Mangrove sediments in southern China are a large reservoir for microplastics (MPs). In particular, polyethylene microplastics (PE-MPs) are environmentally toxic and have accumulated in large quantities in these sediments, posing a potential threat to the overall mangrove and the organisms that inhabit it. We screened sediments from 5 mangrove sites and identified a potential source of PE-MP degrading bacteria. We purified the bacterial strains Acinetobacter venetianus E1-1, Serratia marcescens E1-2, Chryseobacterium cucumeris E1-3 and Bacillus albus E1-4 from P1 that were able to reduce the mass of the 75 μm PE-MPs substrate by 3.67 to 6.59 %, respectively and use it as a sole carbon source. The degradation was accompanied by surface deformation of the MPs and introduction of polar oxygen-containing carbonyl and carboxylic acid functional groups thereby decreasing the hydrophobicity of the substrate. Whole-genome sequencing of S. marcescens E1-2, the most effective degrader, revealed it possesses a variety of enzymes and metabolic pathways related to PE degradation. Our results indicated that the PE-MP degrading bacteria isolated from screened mangrove sediments represent an effective strategy for in situ MP pollution remediation and uncovering mechanisms associated with PE degradation.

查看原文

微信好友朋友圈 QQ好友复制链接

本刊更多论文

华南红树林沉积物中聚乙烯微塑料降解菌的筛选与分离。

中国南方红树林沉积物是微塑料（MPs）的大型储存库。特别是，聚乙烯微塑料（PE-MPs）对环境有毒，并在这些沉积物中大量积聚，对整个红树林和栖息在其中的生物构成潜在威胁。我们筛选了5个红树林的沉积物，确定了PE-MP降解细菌的潜在来源。我们从P1中纯化出了venetianacinetobacter E1-1、Serratia marcescens E1-2、Chryseobacterium cucumeris E1-3和Bacillus albus E1-4菌株，它们能够将75 μm PE-MPs底物的质量分别降低3.67%至6.59%，并将其作为唯一的碳源。
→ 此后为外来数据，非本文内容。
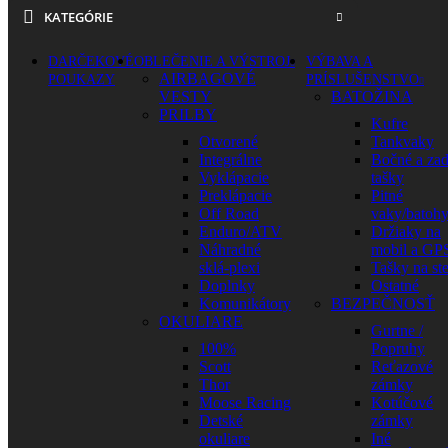
KATEGÓRIE
DARČEKOVÉ
OBLEČENIE A VÝSTROJ
VÝBAVA A
AIRBAGOVÉ
POUKAZY
PRÍSLUŠENSTVO
VESTY
BATOŽINA
PRILBY
Kufre
Otvorené
Tankvaky
Integrálne
Bočné a za
Vyklápacie
tašky
Preklápacie
Pitné
Off Road
vaky/batoh
Enduro/ATV
Držiaky na
Náhradné
mobil a GP
sklá-plexi
Tašky na st
Doplnky
Ostatné
Komunikátory
BEZPEČNOSŤ
OKULIARE
Gurtne /
100%
Popruhy
Scott
Reťazové
Thor
zámky
Moose Racing
Kotúčové
Detské
zámky
okuliare
Iné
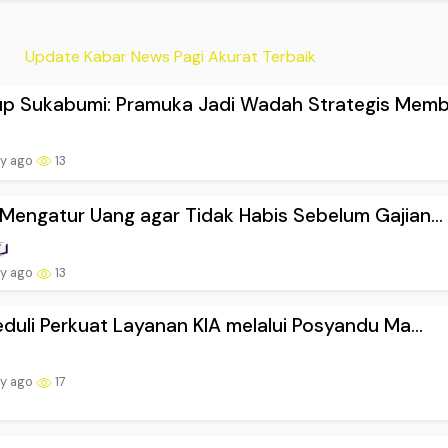
Update Kabar News Pagi Akurat Terbaik
p Sukabumi: Pramuka Jadi Wadah Strategis Membe
ay ago
13
Mengatur Uang agar Tidak Habis Sebelum Gajian...
ay ago
13
eduli Perkuat Layanan KIA melalui Posyandu Ma...
ay ago
17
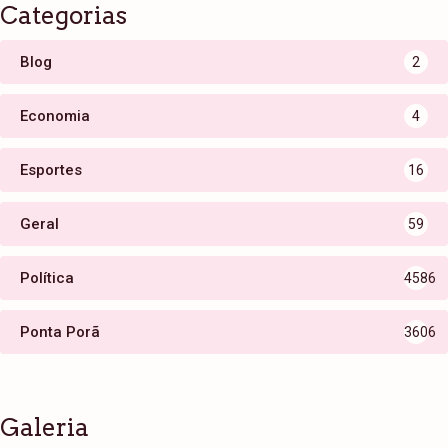
Categorias
Blog
2
Economia
4
Esportes
16
Geral
59
Política
4586
Ponta Porã
3606
Galeria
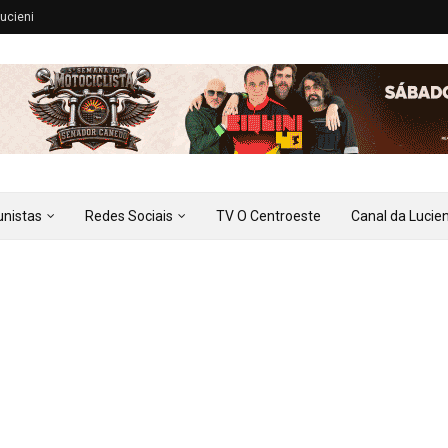
ucieni
unistas
Redes Sociais
TV O Centroeste
Canal da Lucien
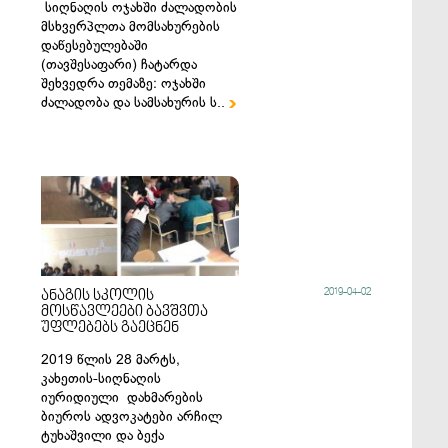
სიღნაღის ოჯახში ძალადობის
მსხვერპლთა მომსახურების
დაწესებულებაში
(თავშესაფარი) ჩატარდა
შეხვედრა თემაზე: ოჯახში
ძალადობა და სამსახურის ს..

2019-04-02
ანაგის სკოლის
მოსწავლეები ბავშვთა
უფლებებს გაეცნენ
2019 წლის 28 მარტს,
კახეთის-სიღნაღის
იურიდიული დახმარების
ბიუროს ადვოკატები არჩილ
ტუხაშვილი და ბექა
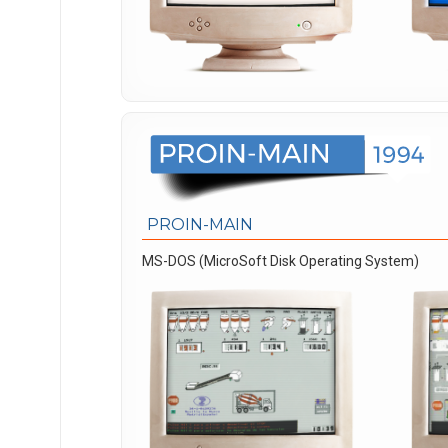
PROIN-MAIN
MS-DOS (MicroSoft Disk Operating System)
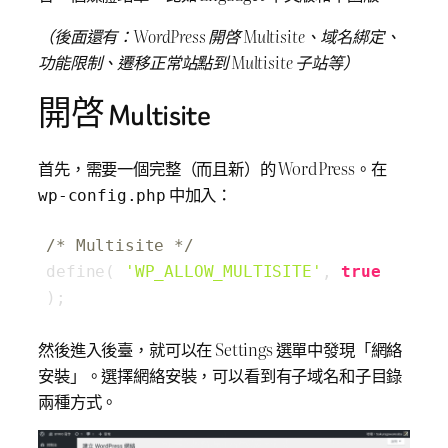
（後面還有：WordPress 開啓 Multisite、域名綁定、
功能限制、遷移正常站點到 Multisite 子站等）
開啓 Multisite
首先，需要一個完整（而且新）的 WordPress。在
中加入：
wp-config.php
/* Multisite */
define( 
'WP_ALLOW_MULTISITE'
, 
true
);
然後進入後臺，就可以在 Settings 選單中發現「網絡
安裝」。選擇網絡安裝，可以看到有子域名和子目錄
兩種方式。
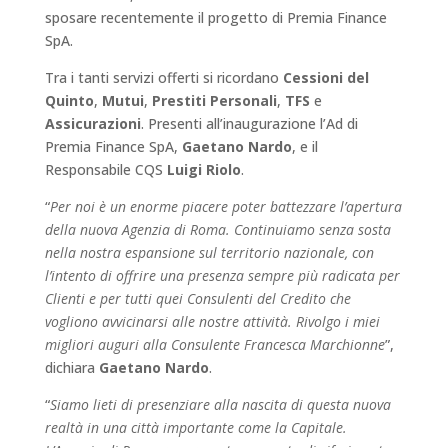
sposare recentemente il progetto di Premia Finance
SpA.
Tra i tanti servizi offerti si ricordano
Cessioni del
Quinto
,
Mutui
,
Prestiti Personali
,
TFS
e
Assicurazioni
. Presenti all’inaugurazione l’Ad di
Premia Finance SpA,
Gaetano Nardo
, e il
Responsabile CQS
Luigi Riolo
.
“
Per noi è un enorme piacere poter battezzare l’apertura
della nuova Agenzia di Roma. Continuiamo senza sosta
nella nostra espansione sul territorio nazionale, con
l’intento di offrire una presenza sempre più radicata per
Clienti e per tutti quei Consulenti del Credito che
vogliono avvicinarsi alle nostre attività. Rivolgo i miei
migliori auguri alla Consulente Francesca Marchionne
”,
dichiara
Gaetano
Nardo
.
“
Siamo lieti di presenziare alla nascita di questa nuova
realtà in una città importante come la Capitale.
降解过程伴随着MPs的表面变形和极性含氧羰基和羧酸官能团的引入，从而降低了底物的疏水性。对最有效的降解菌S. marcescens E1-2进行全基因组测序，发现其具有多种与PE降解相关的酶和代谢途径。我们的研究结果表明，从筛选的红树林沉积物中分离出PE-MP降解细菌是原位MP污染修复和揭示PE降解相关机制的有效策略。

本文章由计算机程序翻译，如有差异，请以英文原文为准。

求助全文

约1分钟内获得全文去求助

来源期刊

Science of the Total Environment 环境科学-环境科学

CiteScore

17.60

自引率

10.20%

发文量

8726

审稿时长

2.4 months

期刊介绍： The Science of the Total Environment is an international journal dedicated to scientific research on the environment and its interaction with humanity. It covers a wide range of disciplines and seeks to publish innovative, hypothesis-driven, and impactful research that explores the entire environment, including the atmosphere, lithosphere, hydrosphere, biosphere, and anthroposphere. The journal's updated Aims & Scope emphasizes the importance of interdisciplinary environmental research with broad impact. Priority is given to studies that advance fundamental understanding and explore the interconnectedness of multiple environmental spheres. Field studies are preferred, while laboratory experiments must demonstrate significant methodological advancements or mechanistic insights with direct relevance to the environment.